I started my blog the day after I was admitted to hospital with a diagnosis of ovarian cancer in December 2009. I hoped it would be a way to let people know why my family had suddenly abandoned our plans for the summer holidays. My hospital treatment was in the capital city, 2000 kilometres away from home. We were scared and stressed, with no time for chatting or letter-writing. Bad news travels fast and I didn’t want everyone to suffer extra worry on account of not knowing my latest progress, especially at Christmas time. All I had to do was ask my clever son and daughter if they could help me use Caring Bridge (a platform designed for health updates) and they created a website for me in next to no time.
If anyone ever wonders how to cope with serious health challenges, I think the answer is all about connection with wonderful family and friends!
My blog became important to me because it is the way I have been able to keep in touch with my dear family and friends even though I was far away. The connection via the guestbook and email replies also gave me immense support which turns out to be significant for my healing and coping! I cannot emphasise this enough that my “journey” has been shared with cherished people and my success so far is something we have done together.
GUESTBOOK ENTRIES as AUDIO AFFIRMATIONS
My sister, Janet, is full of the most fantastic ideas to help me! Here is a brilliant thing that she organised while I was very ill and unable to sit up and read the comments on my blog. The family read aloud the written get well messages and made an audio recording. At first I was in and out of sleep while listening, and then I had these beautiful personal affirmations on my mp3 player to listen to whenever I wanted. (I’m mentioning this, hoping it will be something we can all remember as an idea to help someone who is stuck in hospital.) Those loving words were surely a very healing gift. No wonder I bounced back in health! Thankyou and thankyou again for writing to me (then and since).
I appreciate that many people feel more private than me when they’re in a crisis. I write openly about my feelings and try to include my sadness and fear as well as joy and hope. It is all I know, but also I’m conscious that people have found some value in reading my story because it helps to demystify a lurking terror (cancer). I love these words from Teva Harrison, “… it is the unspoken that is most frightening. Shining a light on my experience takes some of the power away from the bogeyman that is my cancer. I am taking my power back.” In Between Days.
I also try to explain the biology of what is going on for me. (Hopefully my descriptions are not too gruesome!) I gain hope from understanding what the doctors are trying to do. The passion and caring of the medical team is obvious, the more I learn about the various strategies for tackling cancer. With my science background, I am very interested in research and I put my trust in evidence-based medicine.
Thanks to Caring Bridge for hosting my blog for 7 years. It started off well and I have had thousands of ‘visits’, but recently it has not been ideal. The settings changed so no one could read my CB posts without having a password to log in. Sorry for those of you who found it off-putting. And I’m embarrassed that Caring Bridge has been asking for money on my behalf!
You can find my full diary going back to 2009 by scrolling down through the alisphere posts. If you want to start from the very beginning, find the first post from 21st December 2009, then read posts in reverse order to take in the story chronologically.
In case someone needs a different format, I have collated the old posts in 7 pdf documents, one for each year. Find the pdfs on the yearly summary pages. However, I recommend you browse the alisphere to read my story (not with the yearly pdfs), because here are lots of pictures and better formatting most of the time.
If you know someone who has been diagnosed with ovarian cancer, please direct them to this blog. I would love it if my experience can help others in some way. Since I passed the 5-year milestone, I’ve been aware my story can give some hope to new patients facing this horrible disease. And now I’m getting to be a bit of a veteran (in my 8th year), there possibly may be some useful information in my journal after I’ve tried so many of the medical options.

(Saved entries)
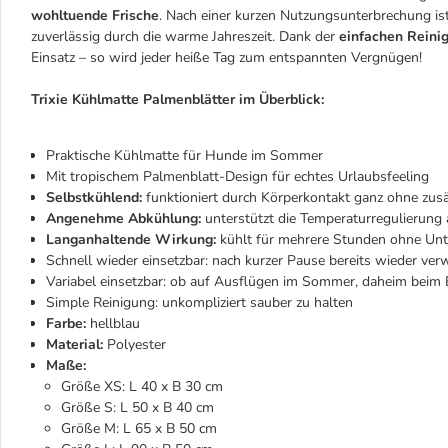
wohltuende Frische
. Nach einer kurzen Nutzungsunterbrechung ist
zuverlässig durch die warme Jahreszeit. Dank der
einfachen Reini
Einsatz – so wird jeder heiße Tag zum entspannten Vergnügen!
Trixie Kühlmatte Palmenblätter im Überblick:
Praktische Kühlmatte für Hunde im Sommer
Mit tropischem Palmenblatt-Design für echtes Urlaubsfeeling
Selbstkühlend:
funktioniert durch Körperkontakt ganz ohne zus
Angenehme Abkühlung:
unterstützt die Temperaturregulierung
Langanhaltende Wirkung:
kühlt für mehrere Stunden ohne Un
Schnell wieder einsetzbar: nach kurzer Pause bereits wieder ve
Variabel einsetzbar: ob auf Ausflügen im Sommer, daheim beim
Simple Reinigung: unkompliziert sauber zu halten
Farbe:
hellblau
Material:
Polyester
Maße:
Größe XS: L 40 x B 30 cm
Größe S: L 50 x B 40 cm
Größe M: L 65 x B 50 cm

▸ PROBLEM
Summarize the blog post about living with ovarian cancer in two sentences.

▸ TASK RESPONSE
After being admitted to hospital with ovarian cancer in December 2009, the writer started a blog on Caring Bridge to keep family and friends informed, and the support received through it turned out to be significant for healing and coping. The writer shares feelings openly, explains the biology of the illness, notes that the full diary can be read through the alisphere posts, and hopes the experience can help and give hope to others diagnosed with ovarian cancer.